--- Excerpt ---
*-*-*

Wednesday, September 28, 2016

Bridge between Generating functions

I've always wondered about the question of going from OGF to the EGF or vice versa. Turns out this is not too complicated, though it needs some precise mathematical justification. That aside, I find the 'transition' between the generating functions very useful in some cases and very beautiful in others. Anyways, that will be discussion in this post. First, the simpler case of moving from EGF to OGF.

Note that these are just simple manipulations which anyone can do and I do it here just for the fun of doing it.

*-*-*

--- Information given ---
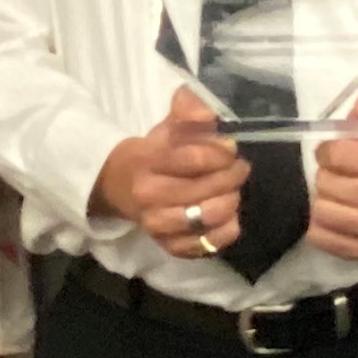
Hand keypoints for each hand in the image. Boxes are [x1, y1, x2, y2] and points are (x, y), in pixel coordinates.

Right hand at [93, 88, 250, 262]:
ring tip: (232, 189)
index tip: (231, 148)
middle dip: (230, 176)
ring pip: (208, 217)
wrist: (118, 187)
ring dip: (230, 201)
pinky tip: (228, 215)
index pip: (192, 159)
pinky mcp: (171, 247)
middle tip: (239, 168)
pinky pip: (209, 244)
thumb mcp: (166, 126)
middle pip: (203, 190)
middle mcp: (149, 197)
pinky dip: (226, 230)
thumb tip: (206, 114)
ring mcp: (159, 226)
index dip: (220, 153)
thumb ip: (187, 111)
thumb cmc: (152, 154)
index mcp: (146, 163)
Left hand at [305, 83, 357, 261]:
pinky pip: (328, 241)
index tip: (334, 152)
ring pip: (325, 214)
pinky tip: (331, 217)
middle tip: (335, 176)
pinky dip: (322, 229)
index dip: (329, 151)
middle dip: (326, 177)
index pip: (337, 155)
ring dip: (322, 203)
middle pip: (328, 186)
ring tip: (333, 196)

*-*-*

--- About this exercise ---
Answer these about the generating functions post above:
1. On what date was it posted?
2. Which conversion does it take up first?
3. Though the conversion is not too complicated, what does it still need?

--- Worked solution ---
1. Wednesday, September 28, 2016
2. Moving from EGF to OGF
3. Some precise mathematical justification